The signatories of this appeal are convinced that a third course is possible, which can lead to Ukraine’s survival as a sovereign state and Russia’s defeat.

“The route to Ukrainian victory still exists. This is well understood in defence ministries across European NATO states,” the signatories say.

“The course of action we propose is, for a coalition of willing nations within NATO to commit to enhance military and financial support to Kyiv and to recommit to the aim of a sovereign Ukraine within its borders recognised by international law, focused around a clear strategy and theory of victory,” the letter states.

Those who want to act, can, the signatories assert. “The means to victory do not require sign-off at the level of the 32-country NATO alliance but can be provided by a coalition of willing powers, including all those committed to Ukraine’s recovery of its currently occupied territory and then to providing Kyiv with real security guarantees,” they say.

“This is necessary to avoid any immediate detrimental effects in Ukraine after the election, which would aid Russia, to live up to our alliance commitments and to take responsibility for our own security,” the open letter affirms.

Read the full text here.

Russian missile strike kills six, injures 24 others in Zaporizhzhia

A Russian missile attack on Zaporizhzhia on Tuesday morning killed six people, injured 24 others and damaged a critical infrastructure facility, head of the Zaporizhzhia regional military administration, Ivan Fedorov said.

A fire broke out as a result of the strike. Authorities did not say what the facility was.

Ukraine reports first military engagement with North Korean troops in Kursk, FT says

Ukrainian officials cited by the Financial Times (FT) said on Monday that their forces had fired at North Korean soldiers in combat for the first time since their deployment.

The senior Ukrainian intelligence official declined to provide specifics about the first military engagement between his country’s forces and the North Koreans. But he said that it occurred within Russia’s Kursk region, where Ukraine controls about 600 sq km of territory, or a little more than half of what it previously held following the summer incursion that took Moscow by surprise.

Ukraine’s military intelligence directorate, the GUR, said over the weekend that Russia had armed the North Korean troops in Kursk with 60mm mortars, assault rifles, machine guns, sniper rifles, anti-tank guided missiles and shoulder-launched anti-tank rocket launchers.

The GUR said some were also provided with night-vision devices and thermal imagers.
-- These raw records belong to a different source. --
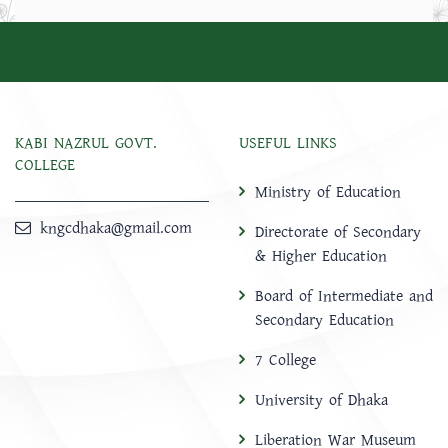
KABI NAZRUL GOVT.
USEFUL LINKS
COLLEGE
Ministry of Education
kngcdhaka@gmail.com
Directorate of Secondary
& Higher Education
Board of Intermediate and
Secondary Education
7 College
University of Dhaka
Liberation War Museum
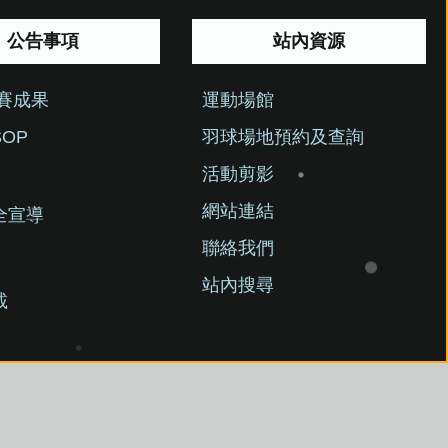
公告事項
站內資源
競賽成果
運動場館
OP
羽球場地預約及查詢
活動剪影
網站連結
全宣導
聯絡我們
站內搜尋
載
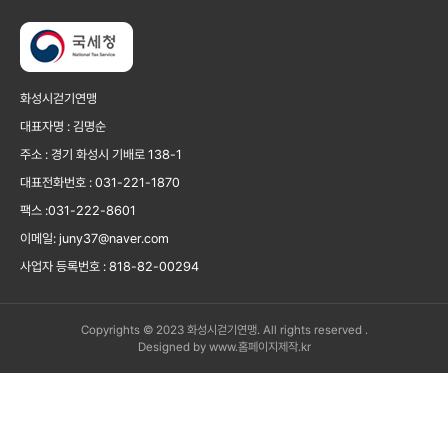
화성시걷기연맹
대표자명 : 김명순
주소 : 경기 화성시 기배로 138-1
대표전화번호 : 031-221-1870
팩스 :031-222-8601
이메일: juny37@naver.com
사업자 등록번호 : 818-82-00294
Copyrights © 2023 화성시걷기연맹. All rights reserved .
Designed by www.홈페이지제작.kr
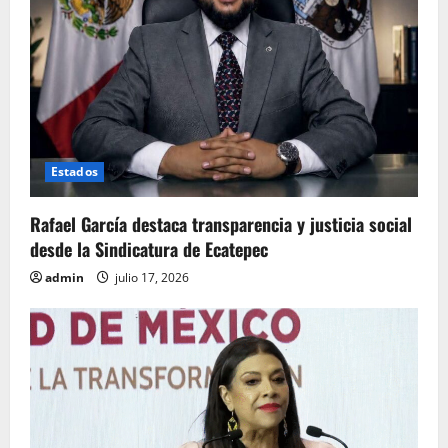
Estados
Rafael García destaca transparencia y justicia social
desde la Sindicatura de Ecatepec
admin
julio 17, 2026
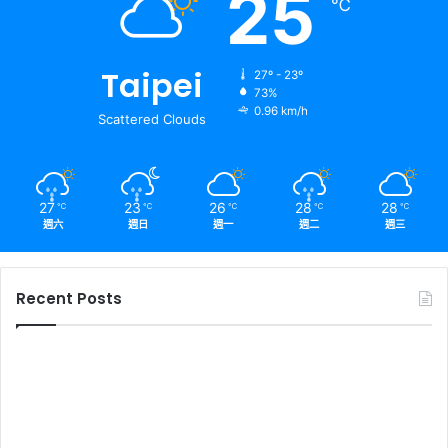
25
℃
Taipei
27º - 23º
73%
0.96 km/h
Scattered Clouds
27
23
26
28
28
℃
℃
℃
℃
℃
週六
週日
週一
週二
週三
Recent Posts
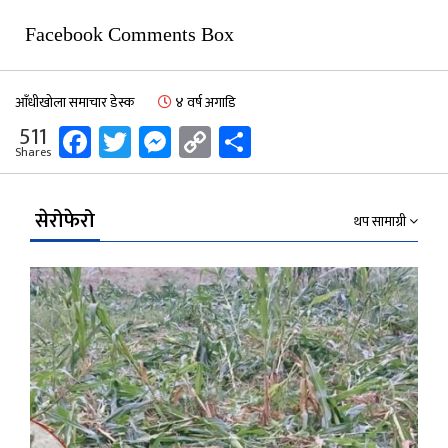
Facebook Comments Box
आँधीखोला समाचार डेस्क
४ वर्ष अगाडि
Facebook
Twitter
Messenger
Copy
Share
511
Shares
Link
सेरोफेरो
थप सामाग्री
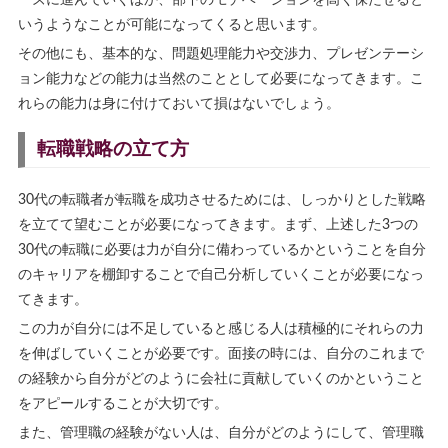
いうようなことが可能になってくると思います。
その他にも、基本的な、問題処理能力や交渉力、プレゼンテーシ
ョン能力などの能力は当然のこととして必要になってきます。こ
れらの能力は身に付けておいて損はないでしょう。
転職戦略の立て方
30代の転職者が転職を成功させるためには、しっかりとした戦略
を立てて望むことが必要になってきます。まず、上述した3つの
30代の転職に必要は力が自分に備わっているかということを自分
のキャリアを棚卸することで自己分析していくことが必要になっ
てきます。
この力が自分には不足していると感じる人は積極的にそれらの力
を伸ばしていくことが必要です。面接の時には、自分のこれまで
の経験から自分がどのように会社に貢献していくのかということ
をアピールすることが大切です。
また、管理職の経験がない人は、自分がどのようにして、管理職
A few hundred troops from North Korea’s special forces have also been deployed in Kursk.

“The first military units of the DPRK [Democratic People’s Republic of Korea] have already come under fire in Kursk,” Andriy Kovalenko, Ukraine’s top counter-disinformation official within the national security council, said on Telegram.

Ukrainian officials and military analysts have raised questions about the quality and combat effectiveness of the North Korean troops, with most being described as inexperienced, low-ranking soldiers. “We will know soon” how well they can fight, said one of the officials on Monday. 
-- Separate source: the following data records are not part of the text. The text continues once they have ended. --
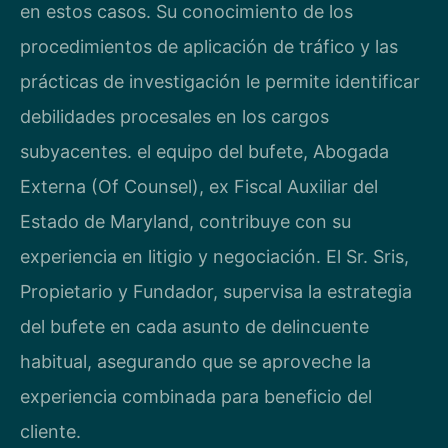
en estos casos. Su conocimiento de los
procedimientos de aplicación de tráfico y las
prácticas de investigación le permite identificar
debilidades procesales en los cargos
subyacentes. el equipo del bufete, Abogada
Externa (Of Counsel), ex Fiscal Auxiliar del
Estado de Maryland, contribuye con su
experiencia en litigio y negociación. El Sr. Sris,
Propietario y Fundador, supervisa la estrategia
del bufete en cada asunto de delincuente
habitual, asegurando que se aproveche la
experiencia combinada para beneficio del
cliente.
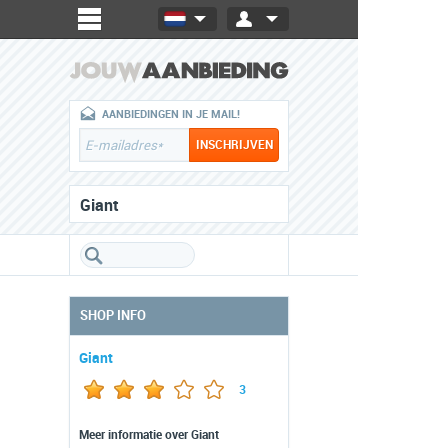
AANBIEDINGEN IN JE MAIL!
Giant
SHOP INFO
Giant
3
Meer informatie over Giant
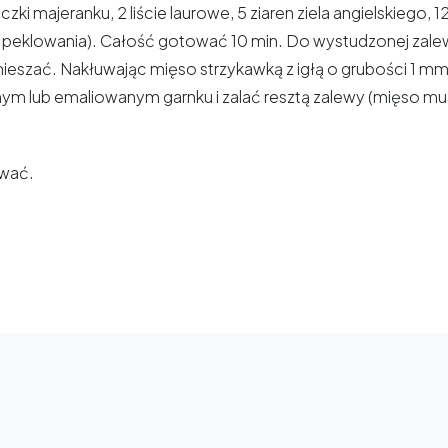
i majeranku, 2 liście laurowe, 5 ziaren ziela angielskiego, 12
 peklowania). Całość gotować 10 min. Do wystudzonej zale
mieszać. Nakłuwając mięso strzykawką z igłą o grubości 1 
ym lub emaliowanym garnku i zalać resztą zalewy (mięso mus
ować.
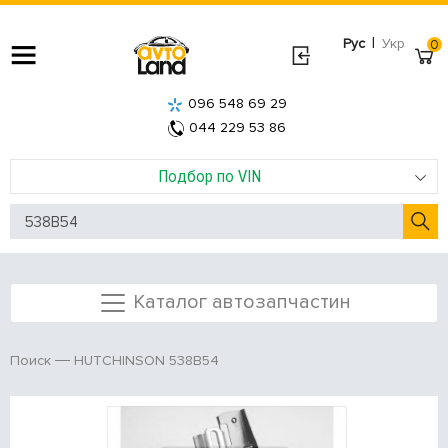
|
Рус
Укр
0
096 548 69 29
044 229 53 86
Подбор по VIN
Каталог автозапчастин
HUTCHINSON 538B54
Поиск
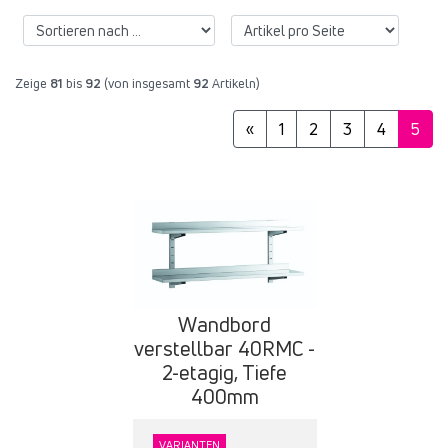
Zeige
81
bis
92
(von insgesamt
92
Artikeln)
«
1
2
3
4
5
Wandbord
verstellbar 40RMC -
2-etagig, Tiefe
400mm
VARIANTEN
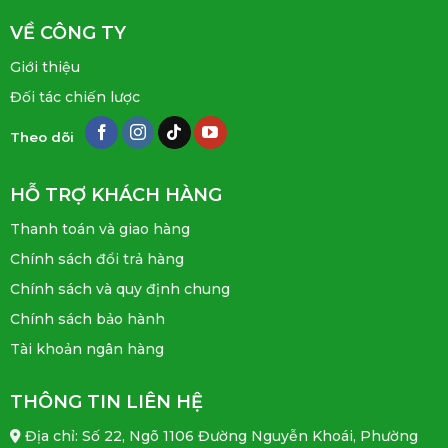
VỀ CÔNG TY
Giới thiệu
Đối tác chiến lược
Theo dõi
HỖ TRỢ KHÁCH HÀNG
Thanh toán và giao hàng
Chính sách đổi trả hàng
Chính sách và quy định chung
Chính sách bảo hành
Tài khoản ngân hàng
THÔNG TIN LIÊN HỆ
Địa chỉ: Số 22, Ngõ 1106 Đường Nguyễn Khoái, Phường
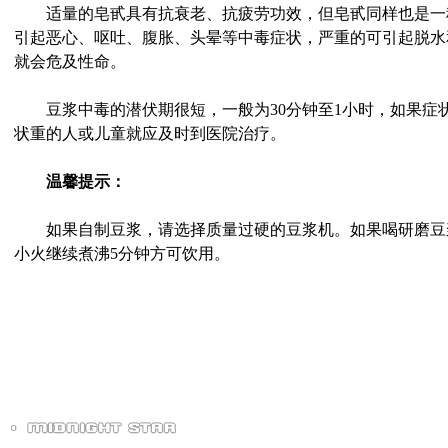
适量的皂甙具有抗衰老、抗疲劳功效，但皂甙同样也是一
引起恶心、呕吐、腹胀、头晕等中毒症状，严重的可引起脱水
就会危及性命。
豆浆中毒的潜伏期很短，一般为30分钟至1小时，如果症
状重的人或儿童就应及时到医院治疗。
温馨提示：
如果自制豆浆，请选择质量过硬的豆浆机。如果喝研磨豆
小火继续煮沸5分钟方可饮用。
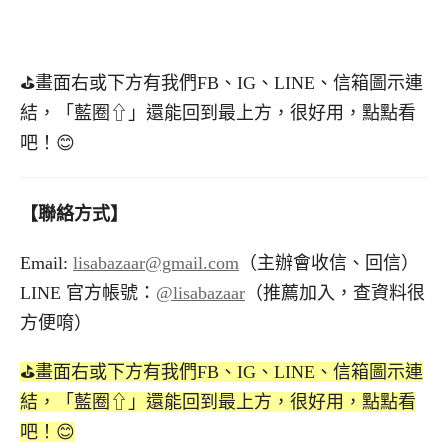
⛳️畫面右或下方有我們FB、IG、LINE、信箱圖示連
結，「藍圈⇧」還能回到最上方，很好用，點點看
吧！😊
【聯絡方式】
Email:
lisabazaar@gmail.com
（主辦會收信、回信）
LINE 官方帳號：
@lisabazaar
（推薦加入，查資料很
方便唷）
⛳️畫面右或下方有我們FB、IG、LINE、信箱圖示連
結，「藍圈⇧」還能回到最上方，很好用，點點看
吧！😊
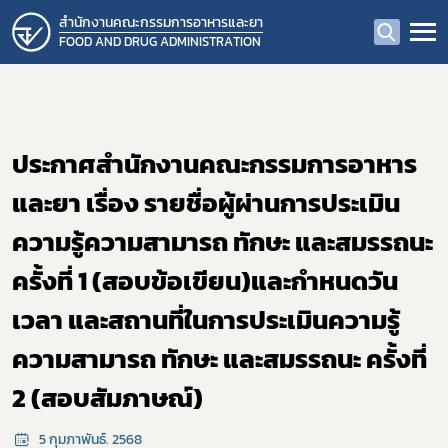
สำนักงานคณะกรรมการอาหารและยา
FOOD AND DRUG ADMINISTRATION
ประกาศสำนักงานคณะกรรมการอาหาร
และยา เรื่อง รายชื่อผู้ผ่านการประเมิน
ความรู้ความสามารถ ทักษะ และสมรรถนะ
ครั้งที่ 1 (สอบข้อเขียน)และกำหนดวัน
เวลา และสถานที่ในการประเมินความรู้
ความสามารถ ทักษะ และสมรรถนะ ครั้งที่
2 (สอบสัมภาษณ์)
5 กุมภาพันธ์. 2568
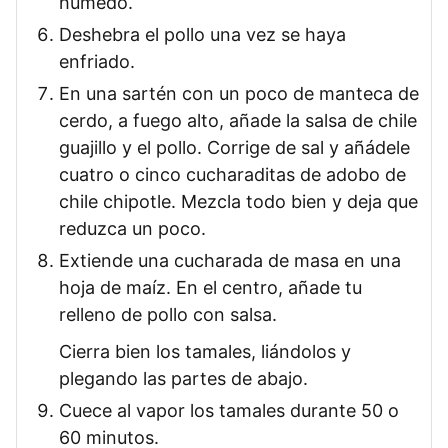
húmedo.
Deshebra el pollo una vez se haya
enfriado.
En una sartén con un poco de manteca de
cerdo, a fuego alto, añade la salsa de chile
guajillo y el pollo. Corrige de sal y añádele
cuatro o cinco cucharaditas de adobo de
chile chipotle. Mezcla todo bien y deja que
reduzca un poco.
Extiende una cucharada de masa en una
hoja de maíz. En el centro, añade tu
relleno de pollo con salsa.
Cierra bien los tamales, liándolos y
plegando las partes de abajo.
Cuece al vapor los tamales durante 50 o
60 minutos.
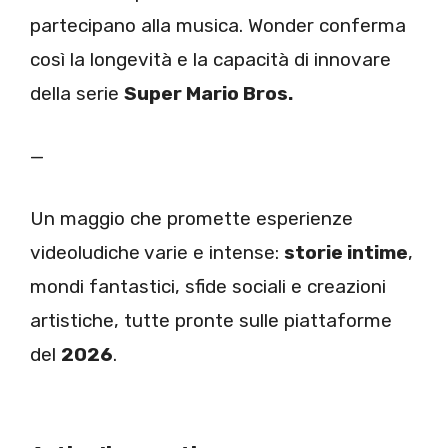
partecipano alla musica. Wonder conferma
così la longevità e la capacità di innovare
della serie
Super Mario Bros.
—
Un maggio che promette esperienze
videoludiche varie e intense:
storie intime
,
mondi fantastici, sfide sociali e creazioni
artistiche, tutte pronte sulle piattaforme
del
2026
.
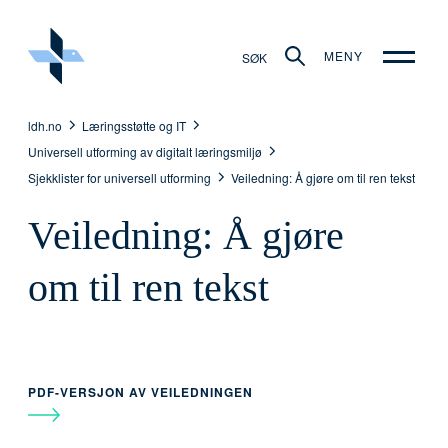
MENY
SØK
ldh.no
Læringsstøtte og IT
Universell utforming av digitalt læringsmiljø
Sjekklister for universell utforming
Veiledning: Å gjøre om til ren tekst
Veiledning: Å gjøre
om til ren tekst
PDF-VERSJON AV VEILEDNINGEN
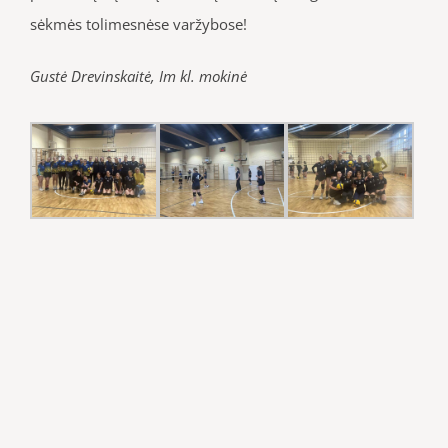
sėkmės tolimesnėse varžybose!
Gustė Drevinskaitė, Im kl. mokinė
Another senior Ukrainian official told the FT that Moscow was already providing military technologies to Pyongyang to help with its missile programmes, as well as “money”.
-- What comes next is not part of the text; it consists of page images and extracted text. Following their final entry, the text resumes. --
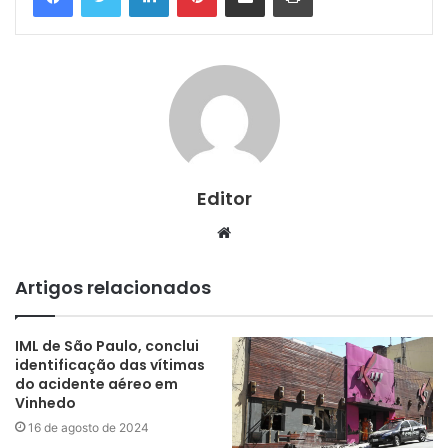
Editor
Website
Artigos relacionados
IML de São Paulo, conclui
identificação das vítimas
do acidente aéreo em
Vinhedo
16 de agosto de 2024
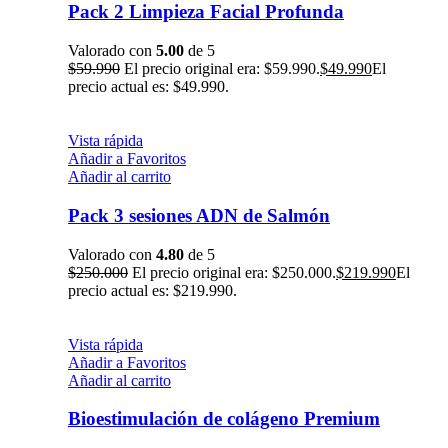
Pack 2 Limpieza Facial Profunda
Valorado con
5.00
de 5
$
59.990
El precio original era: $59.990.
$
49.990
El
precio actual es: $49.990.
Vista rápida
Añadir a Favoritos
Añadir al carrito
Pack 3 sesiones ADN de Salmón
Valorado con
4.80
de 5
$
250.000
El precio original era: $250.000.
$
219.990
El
precio actual es: $219.990.
Vista rápida
Añadir a Favoritos
Añadir al carrito
Bioestimulación de colágeno Premium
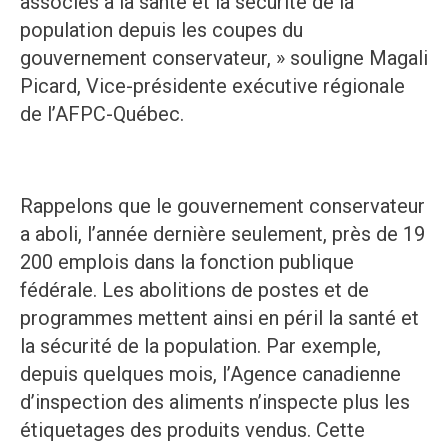
associés à la santé et la sécurité de la
population depuis les coupes du
gouvernement conservateur, » souligne Magali
Picard, Vice-présidente exécutive régionale
de l’AFPC-Québec.
Rappelons que le gouvernement conservateur
a aboli, l’année dernière seulement, près de 19
200 emplois dans la fonction publique
fédérale. Les abolitions de postes et de
programmes mettent ainsi en péril la santé et
la sécurité de la population. Par exemple,
depuis quelques mois, l’Agence canadienne
d’inspection des aliments n’inspecte plus les
étiquetages des produits vendus. Cette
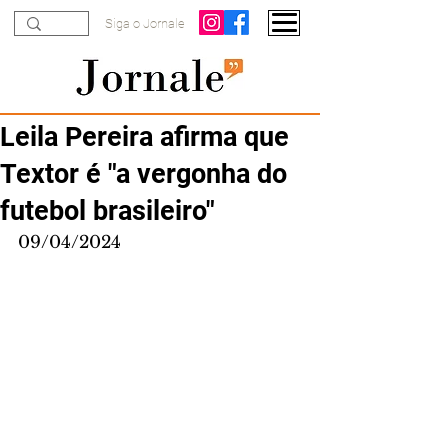
Siga o Jornale
Leila Pereira afirma que
Textor é "a vergonha do
futebol brasileiro"
09/04/2024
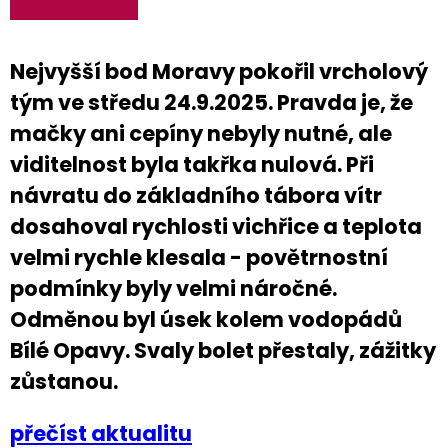
Nejvyšší bod Moravy pokořil vrcholový
tým ve středu 24.9.2025. Pravda je, že
mačky ani cepíny nebyly nutné, ale
viditelnost byla takřka nulová. Při
návratu do základního tábora vítr
dosahoval rychlosti vichřice a teplota
velmi rychle klesala - povětrnostní
podmínky byly velmi náročné.
Odměnou byl úsek kolem vodopádů
Bílé Opavy. Svaly bolet přestaly, zážitky
zůstanou.
přečíst aktualitu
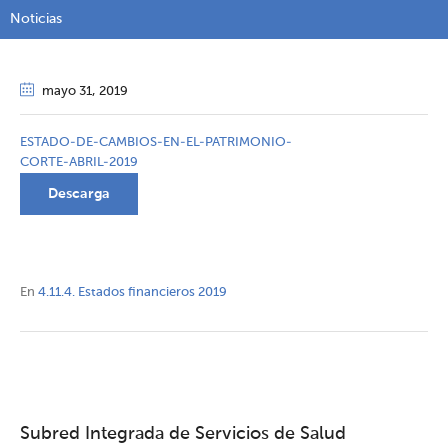
Noticias
mayo 31
, 2019
ESTADO-DE-CAMBIOS-EN-EL-PATRIMONIO-
CORTE-ABRIL-2019
Descarga
En
4.11.4. Estados financieros 2019
Subred Integrada de Servicios de Salud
In Moscow, Russian President Vladimir Putin met North Korea’s foreign minister, Choe Son-hui, in the Kremlin on Monday.

The foreign minister last week said North Korea had “no doubt whatsoever that under the wise leadership of the honourable Russian President Vladimir Putin, the Russian army and people will surely achieve a great victory in their sacred struggle to defend the sovereign rights and security of their state”.

Putin has not confirmed the North Korean deployment but he hinted at it last month, indicating it fell under the security provisions in the treaty.

US and South Korean officials last week confirmed Ukraine’s assessment that about 8,000 North Korean troops were sent to Kursk last month to help Russia’s army push Ukrainian forces out of the territory they have occupied since August. Senior Ukrainian intelligence officials told the FT that the forces were in barracks about 50km from the Ukrainian border and preparing to enter the fight within “days”.